Records supplied |
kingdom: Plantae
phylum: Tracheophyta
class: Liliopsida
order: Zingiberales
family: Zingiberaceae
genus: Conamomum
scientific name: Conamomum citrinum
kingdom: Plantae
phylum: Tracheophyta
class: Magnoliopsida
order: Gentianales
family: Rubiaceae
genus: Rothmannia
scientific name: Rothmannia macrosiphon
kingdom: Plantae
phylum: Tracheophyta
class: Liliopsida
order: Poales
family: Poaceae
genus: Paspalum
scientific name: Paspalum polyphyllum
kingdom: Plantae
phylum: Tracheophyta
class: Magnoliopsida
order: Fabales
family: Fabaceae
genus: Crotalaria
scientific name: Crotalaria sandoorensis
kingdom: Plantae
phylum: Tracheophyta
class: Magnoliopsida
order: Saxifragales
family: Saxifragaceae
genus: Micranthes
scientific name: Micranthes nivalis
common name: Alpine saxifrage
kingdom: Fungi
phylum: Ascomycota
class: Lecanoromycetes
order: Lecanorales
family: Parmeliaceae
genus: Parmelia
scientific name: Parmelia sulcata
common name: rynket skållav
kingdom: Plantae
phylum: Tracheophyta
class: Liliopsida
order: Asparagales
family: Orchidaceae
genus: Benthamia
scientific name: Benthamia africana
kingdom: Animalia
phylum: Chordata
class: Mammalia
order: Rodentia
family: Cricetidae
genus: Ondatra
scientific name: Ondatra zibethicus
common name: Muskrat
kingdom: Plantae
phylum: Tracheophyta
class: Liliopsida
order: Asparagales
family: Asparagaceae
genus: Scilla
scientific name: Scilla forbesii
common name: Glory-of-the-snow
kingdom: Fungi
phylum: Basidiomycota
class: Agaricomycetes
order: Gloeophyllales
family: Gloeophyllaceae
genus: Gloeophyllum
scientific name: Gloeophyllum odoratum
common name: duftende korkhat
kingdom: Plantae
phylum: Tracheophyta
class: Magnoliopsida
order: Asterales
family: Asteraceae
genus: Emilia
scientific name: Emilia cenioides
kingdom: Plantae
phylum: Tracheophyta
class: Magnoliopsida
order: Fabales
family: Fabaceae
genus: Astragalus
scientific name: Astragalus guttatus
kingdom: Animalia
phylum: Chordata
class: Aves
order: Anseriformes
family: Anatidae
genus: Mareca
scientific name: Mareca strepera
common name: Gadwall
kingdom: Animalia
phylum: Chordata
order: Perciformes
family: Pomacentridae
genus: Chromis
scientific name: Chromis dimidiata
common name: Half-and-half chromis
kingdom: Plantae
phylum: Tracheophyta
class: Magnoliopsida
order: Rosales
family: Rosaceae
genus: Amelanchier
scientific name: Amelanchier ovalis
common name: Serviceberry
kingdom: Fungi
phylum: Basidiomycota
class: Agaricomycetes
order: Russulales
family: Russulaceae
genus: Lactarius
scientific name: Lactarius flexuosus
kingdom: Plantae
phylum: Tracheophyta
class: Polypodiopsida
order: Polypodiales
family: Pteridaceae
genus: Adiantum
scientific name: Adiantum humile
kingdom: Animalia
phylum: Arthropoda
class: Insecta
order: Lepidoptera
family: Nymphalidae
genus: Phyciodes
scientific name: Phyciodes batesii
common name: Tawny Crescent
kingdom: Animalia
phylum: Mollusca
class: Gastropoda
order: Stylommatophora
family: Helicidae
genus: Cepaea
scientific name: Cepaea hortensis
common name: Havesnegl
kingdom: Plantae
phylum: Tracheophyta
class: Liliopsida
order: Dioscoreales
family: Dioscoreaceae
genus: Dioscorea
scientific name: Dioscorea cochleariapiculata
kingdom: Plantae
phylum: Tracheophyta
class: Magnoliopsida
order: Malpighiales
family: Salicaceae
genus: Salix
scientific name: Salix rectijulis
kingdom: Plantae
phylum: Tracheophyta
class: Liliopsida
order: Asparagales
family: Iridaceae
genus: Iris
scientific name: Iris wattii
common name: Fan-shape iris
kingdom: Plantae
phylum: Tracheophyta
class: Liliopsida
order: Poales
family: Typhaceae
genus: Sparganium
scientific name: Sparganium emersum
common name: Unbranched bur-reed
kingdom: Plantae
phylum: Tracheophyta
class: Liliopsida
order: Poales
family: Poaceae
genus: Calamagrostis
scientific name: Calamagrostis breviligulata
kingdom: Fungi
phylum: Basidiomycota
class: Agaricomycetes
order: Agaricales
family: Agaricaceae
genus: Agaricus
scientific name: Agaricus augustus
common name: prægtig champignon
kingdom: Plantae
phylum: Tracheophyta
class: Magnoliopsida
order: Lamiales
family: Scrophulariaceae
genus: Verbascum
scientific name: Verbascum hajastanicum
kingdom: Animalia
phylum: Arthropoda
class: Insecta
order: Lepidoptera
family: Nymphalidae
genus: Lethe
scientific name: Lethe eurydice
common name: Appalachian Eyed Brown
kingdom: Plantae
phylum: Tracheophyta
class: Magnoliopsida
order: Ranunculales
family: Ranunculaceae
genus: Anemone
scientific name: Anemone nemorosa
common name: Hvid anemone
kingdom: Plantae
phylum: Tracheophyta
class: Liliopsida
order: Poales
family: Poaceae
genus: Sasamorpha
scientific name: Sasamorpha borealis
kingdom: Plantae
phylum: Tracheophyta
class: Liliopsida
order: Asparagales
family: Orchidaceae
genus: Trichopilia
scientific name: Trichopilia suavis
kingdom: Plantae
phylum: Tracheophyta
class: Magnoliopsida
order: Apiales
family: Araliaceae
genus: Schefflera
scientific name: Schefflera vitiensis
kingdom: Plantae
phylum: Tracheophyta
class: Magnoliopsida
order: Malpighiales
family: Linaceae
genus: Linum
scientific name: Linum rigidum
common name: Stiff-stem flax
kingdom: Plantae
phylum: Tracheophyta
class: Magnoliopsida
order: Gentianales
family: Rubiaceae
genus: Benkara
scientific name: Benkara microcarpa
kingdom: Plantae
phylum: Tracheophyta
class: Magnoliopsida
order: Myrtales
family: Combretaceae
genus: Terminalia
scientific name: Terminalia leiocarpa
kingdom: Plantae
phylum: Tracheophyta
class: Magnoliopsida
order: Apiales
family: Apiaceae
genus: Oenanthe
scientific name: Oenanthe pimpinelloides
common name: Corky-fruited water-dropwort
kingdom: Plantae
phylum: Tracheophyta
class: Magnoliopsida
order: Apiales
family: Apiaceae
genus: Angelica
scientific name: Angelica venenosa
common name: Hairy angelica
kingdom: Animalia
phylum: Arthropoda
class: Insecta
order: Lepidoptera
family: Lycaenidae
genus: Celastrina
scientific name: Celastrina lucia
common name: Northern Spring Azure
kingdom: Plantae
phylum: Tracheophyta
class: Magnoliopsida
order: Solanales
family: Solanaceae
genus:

Short problem | Could you retype all of the lines above word for word, keeping every line in its original order?

Full response |
kingdom: Plantae
phylum: Tracheophyta
class: Liliopsida
order: Zingiberales
family: Zingiberaceae
genus: Conamomum
scientific name: Conamomum citrinum
kingdom: Plantae
phylum: Tracheophyta
class: Magnoliopsida
order: Gentianales
family: Rubiaceae
genus: Rothmannia
scientific name: Rothmannia macrosiphon
kingdom: Plantae
phylum: Tracheophyta
class: Liliopsida
order: Poales
family: Poaceae
genus: Paspalum
scientific name: Paspalum polyphyllum
kingdom: Plantae
phylum: Tracheophyta
class: Magnoliopsida
order: Fabales
family: Fabaceae
genus: Crotalaria
scientific name: Crotalaria sandoorensis
kingdom: Plantae
phylum: Tracheophyta
class: Magnoliopsida
order: Saxifragales
family: Saxifragaceae
genus: Micranthes
scientific name: Micranthes nivalis
common name: Alpine saxifrage
kingdom: Fungi
phylum: Ascomycota
class: Lecanoromycetes
order: Lecanorales
family: Parmeliaceae
genus: Parmelia
scientific name: Parmelia sulcata
common name: rynket skållav
kingdom: Plantae
phylum: Tracheophyta
class: Liliopsida
order: Asparagales
family: Orchidaceae
genus: Benthamia
scientific name: Benthamia africana
kingdom: Animalia
phylum: Chordata
class: Mammalia
order: Rodentia
family: Cricetidae
genus: Ondatra
scientific name: Ondatra zibethicus
common name: Muskrat
kingdom: Plantae
phylum: Tracheophyta
class: Liliopsida
order: Asparagales
family: Asparagaceae
genus: Scilla
scientific name: Scilla forbesii
common name: Glory-of-the-snow
kingdom: Fungi
phylum: Basidiomycota
class: Agaricomycetes
order: Gloeophyllales
family: Gloeophyllaceae
genus: Gloeophyllum
scientific name: Gloeophyllum odoratum
common name: duftende korkhat
kingdom: Plantae
phylum: Tracheophyta
class: Magnoliopsida
order: Asterales
family: Asteraceae
genus: Emilia
scientific name: Emilia cenioides
kingdom: Plantae
phylum: Tracheophyta
class: Magnoliopsida
order: Fabales
family: Fabaceae
genus: Astragalus
scientific name: Astragalus guttatus
kingdom: Animalia
phylum: Chordata
class: Aves
order: Anseriformes
family: Anatidae
genus: Mareca
scientific name: Mareca strepera
common name: Gadwall
kingdom: Animalia
phylum: Chordata
order: Perciformes
family: Pomacentridae
genus: Chromis
scientific name: Chromis dimidiata
common name: Half-and-half chromis
kingdom: Plantae
phylum: Tracheophyta
class: Magnoliopsida
order: Rosales
family: Rosaceae
genus: Amelanchier
scientific name: Amelanchier ovalis
common name: Serviceberry
kingdom: Fungi
phylum: Basidiomycota
class: Agaricomycetes
order: Russulales
family: Russulaceae
genus: Lactarius
scientific name: Lactarius flexuosus
kingdom: Plantae
phylum: Tracheophyta
class: Polypodiopsida
order: Polypodiales
family: Pteridaceae
genus: Adiantum
scientific name: Adiantum humile
kingdom: Animalia
phylum: Arthropoda
class: Insecta
order: Lepidoptera
family: Nymphalidae
genus: Phyciodes
scientific name: Phyciodes batesii
common name: Tawny Crescent
kingdom: Animalia
phylum: Mollusca
class: Gastropoda
order: Stylommatophora
family: Helicidae
genus: Cepaea
scientific name: Cepaea hortensis
common name: Havesnegl
kingdom: Plantae
phylum: Tracheophyta
class: Liliopsida
order: Dioscoreales
family: Dioscoreaceae
genus: Dioscorea
scientific name: Dioscorea cochleariapiculata
kingdom: Plantae
phylum: Tracheophyta
class: Magnoliopsida
order: Malpighiales
family: Salicaceae
genus: Salix
scientific name: Salix rectijulis
kingdom: Plantae
phylum: Tracheophyta
class: Liliopsida
order: Asparagales
family: Iridaceae
genus: Iris
scientific name: Iris wattii
common name: Fan-shape iris
kingdom: Plantae
phylum: Tracheophyta
class: Liliopsida
order: Poales
family: Typhaceae
genus: Sparganium
scientific name: Sparganium emersum
common name: Unbranched bur-reed
kingdom: Plantae
phylum: Tracheophyta
class: Liliopsida
order: Poales
family: Poaceae
genus: Calamagrostis
scientific name: Calamagrostis breviligulata
kingdom: Fungi
phylum: Basidiomycota
class: Agaricomycetes
order: Agaricales
family: Agaricaceae
genus: Agaricus
scientific name: Agaricus augustus
common name: prægtig champignon
kingdom: Plantae
phylum: Tracheophyta
class: Magnoliopsida
order: Lamiales
family: Scrophulariaceae
genus: Verbascum
scientific name: Verbascum hajastanicum
kingdom: Animalia
phylum: Arthropoda
class: Insecta
order: Lepidoptera
family: Nymphalidae
genus: Lethe
scientific name: Lethe eurydice
common name: Appalachian Eyed Brown
kingdom: Plantae
phylum: Tracheophyta
class: Magnoliopsida
order: Ranunculales
family: Ranunculaceae
genus: Anemone
scientific name: Anemone nemorosa
common name: Hvid anemone
kingdom: Plantae
phylum: Tracheophyta
class: Liliopsida
order: Poales
family: Poaceae
genus: Sasamorpha
scientific name: Sasamorpha borealis
kingdom: Plantae
phylum: Tracheophyta
class: Liliopsida
order: Asparagales
family: Orchidaceae
genus: Trichopilia
scientific name: Trichopilia suavis
kingdom: Plantae
phylum: Tracheophyta
class: Magnoliopsida
order: Apiales
family: Araliaceae
genus: Schefflera
scientific name: Schefflera vitiensis
kingdom: Plantae
phylum: Tracheophyta
class: Magnoliopsida
order: Malpighiales
family: Linaceae
genus: Linum
scientific name: Linum rigidum
common name: Stiff-stem flax
kingdom: Plantae
phylum: Tracheophyta
class: Magnoliopsida
order: Gentianales
family: Rubiaceae
genus: Benkara
scientific name: Benkara microcarpa
kingdom: Plantae
phylum: Tracheophyta
class: Magnoliopsida
order: Myrtales
family: Combretaceae
genus: Terminalia
scientific name: Terminalia leiocarpa
kingdom: Plantae
phylum: Tracheophyta
class: Magnoliopsida
order: Apiales
family: Apiaceae
genus: Oenanthe
scientific name: Oenanthe pimpinelloides
common name: Corky-fruited water-dropwort
kingdom: Plantae
phylum: Tracheophyta
class: Magnoliopsida
order: Apiales
family: Apiaceae
genus: Angelica
scientific name: Angelica venenosa
common name: Hairy angelica
kingdom: Animalia
phylum: Arthropoda
class: Insecta
order: Lepidoptera
family: Lycaenidae
genus: Celastrina
scientific name: Celastrina lucia
common name: Northern Spring Azure
kingdom: Plantae
phylum: Tracheophyta
class: Magnoliopsida
order: Solanales
family: Solanaceae
genus:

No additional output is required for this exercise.